Where to begin? She barely knew herself.
"Gidget is someone I knew from boarding school and I don't know what her disappearance has to do with art. It's just the only thing I have to go on." She clasped her hands together on her lap, the gnawing hunger for him settling into the more normal level of desire she felt every time she saw him as opposed to an all-consuming need that turned her into a lust zombie.
"When was the last time you saw Gidget?" he asked, combing his fingers through his dense black curls that flopped forward again despite his attempt to manage them.
"The day I left St. B's."
"St. B's?"
She grimaced as her stomach turned the way it always did when she had to think about her worst memories. "St. Bernadette's Academy for Young Ladies, known among the inmates as St. B's Reform School For Rich Bitches Who Done Wrong."
He stopped at a red light and turned to her, confusion clear in his light green eyes. "You haven't seen her since rich people high school?"
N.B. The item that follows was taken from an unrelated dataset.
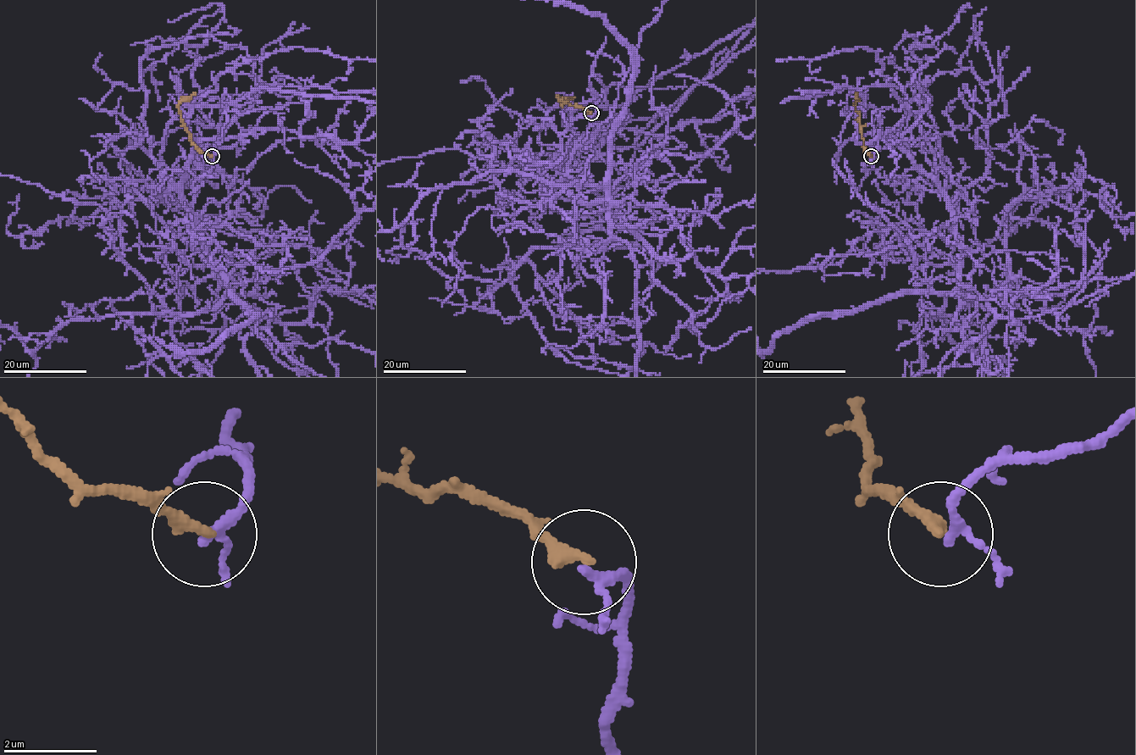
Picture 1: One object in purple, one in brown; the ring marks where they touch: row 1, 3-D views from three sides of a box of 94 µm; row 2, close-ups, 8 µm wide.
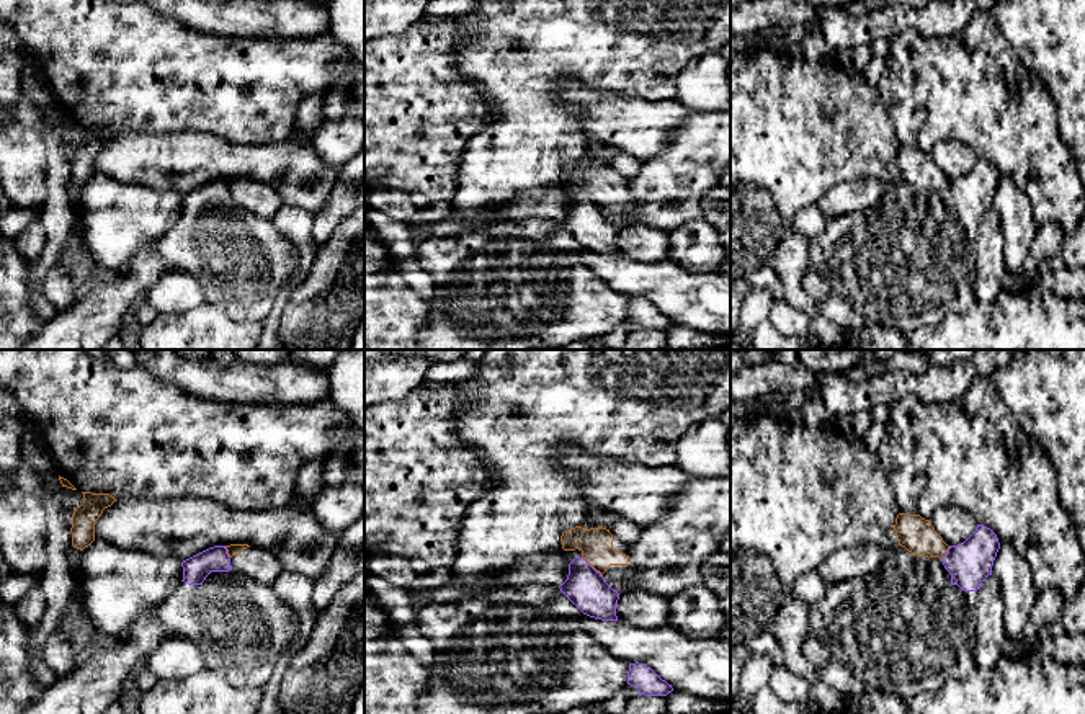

"Yeah." She shrugged, posturing despite the guilt creeping up her spine.
"What makes you think she's even missing?"
"We have the same maid."
He snorted and rolled his eyes. "Of course you do."
"We keep up on social media, but after I left St. B's, I lost track of the girls I hung out with." And there it was. You weren't supposed to lose track of the people who'd seen you through something like St. B's, but she had. She'd been too wrapped up in herself to find out how the others had faired once free of St. B's clutches.
The light changed and Taz turned left into a fast-gentrifying neighborhood that was a mix of residential and commercial with the organic hemp vendors next door to an apartment building. "Okay, walk me through this. Start with why you believe Gidget is missing and why you haven't gone to the authorities."
Bianca took a deep breath and straightened her shoulders in preparation to roll out the story, glad to be able to tell someone who actually gave a shit—and for all his denials, Taz did. She'd seen the way he talked to up-and-coming boxers at his gym, mentoring them. He was a pain in the ass, but he wasn't an asshole.
"Constance, that's our maid, mentioned in passing that one of her clients hadn't been around for a while and she needed to bring the client's French Bulldog with her when she cleaned my apartment. Of course I recognized Oui Oui—that's Gidget's dog—right away from her Instagram. I asked Constance about it and she told me that the police blew off her missing person report because Gidget isn't exactly known for staying in one spot long or for being particularly fond of authority figures. When Constance got ahold of Gidget's parents, they said they couldn't cut their trip in South America short. So that left me."
He made a right turn, keeping his eyes on the road. "And where does the art come into play?"
"The last picture she posted on Instagram was a painting, one that the Davies-Smythes recently acquired, according to the Ft. Worth society gossip. I tried to talk to them to find out who they bought it from or if they even still had it, but couldn't get past their social secretary. Then I heard about the parties."